A: The phenomena can be caused by a severe moisture gradient, growth stress in the tree or longitudinal (lengthwise) casehardening. We can eliminate a severe gradient, as you indicated that you checked the MC with a pin meter using insulated needles. We can eliminate growth stresses because the strips were straight when you ripped them. So, it is longitudinal casehardening (also called drying stress).
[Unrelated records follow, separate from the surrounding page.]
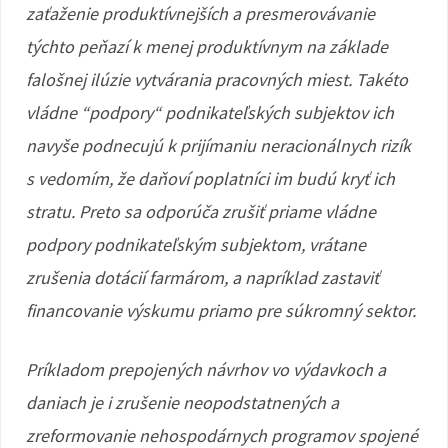
zaťaženie produktívnejších a presmerovávanie
týchto peňazí k menej produktívnym na základe
falošnej ilúzie vytvárania pracovných miest. Takéto
vládne “podpory“ podnikateľských subjektov ich
navyše podnecujú k prijímaniu neracionálnych rizík
s vedomím, že daňoví poplatníci im budú kryť ich
stratu. Preto sa odporúča zrušiť priame vládne
podpory podnikateľským subjektom, vrátane
zrušenia dotácií farmárom, a napríklad zastaviť
financovanie výskumu priamo pre súkromný sektor.
Príkladom prepojených návrhov vo výdavkoch a
daniach je i zrušenie neopodstatnených a
zreformovanie nehospodárnych programov spojené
With basswood and a few other species, there are wood cells that shrink lengthwise or try to shrink longitudinally during drying. They are restrained by the rest of the wood fibers in the piece, so this drying stress develops. Normally, we would relieve such stresses by using a conditioning period in the kiln -- rapid rewetting of the wood at 180F. I would have to look at the kiln temperature records to determine if conditioning were used, if the temperature was high enough and if the RH was high enough within two hours. Have the kiln operator check the appropriate material in the Drying Hardwood Lumber textbook.
Incidentally, the prong test you refer to only measures across the grain stress, not longitudinal casehardening. For longitudinal casehardening, take an 8-inch-wide piece of lumber, cut a 30-inch-long sample, rip the piece into two 4-inch-wide pieces, and put the two pieces back together. If there is a gap at the ends or in the center more than the thickness of a dollar bill, there is longitudinal casehardening that may cause problems for some manufacturing schemes.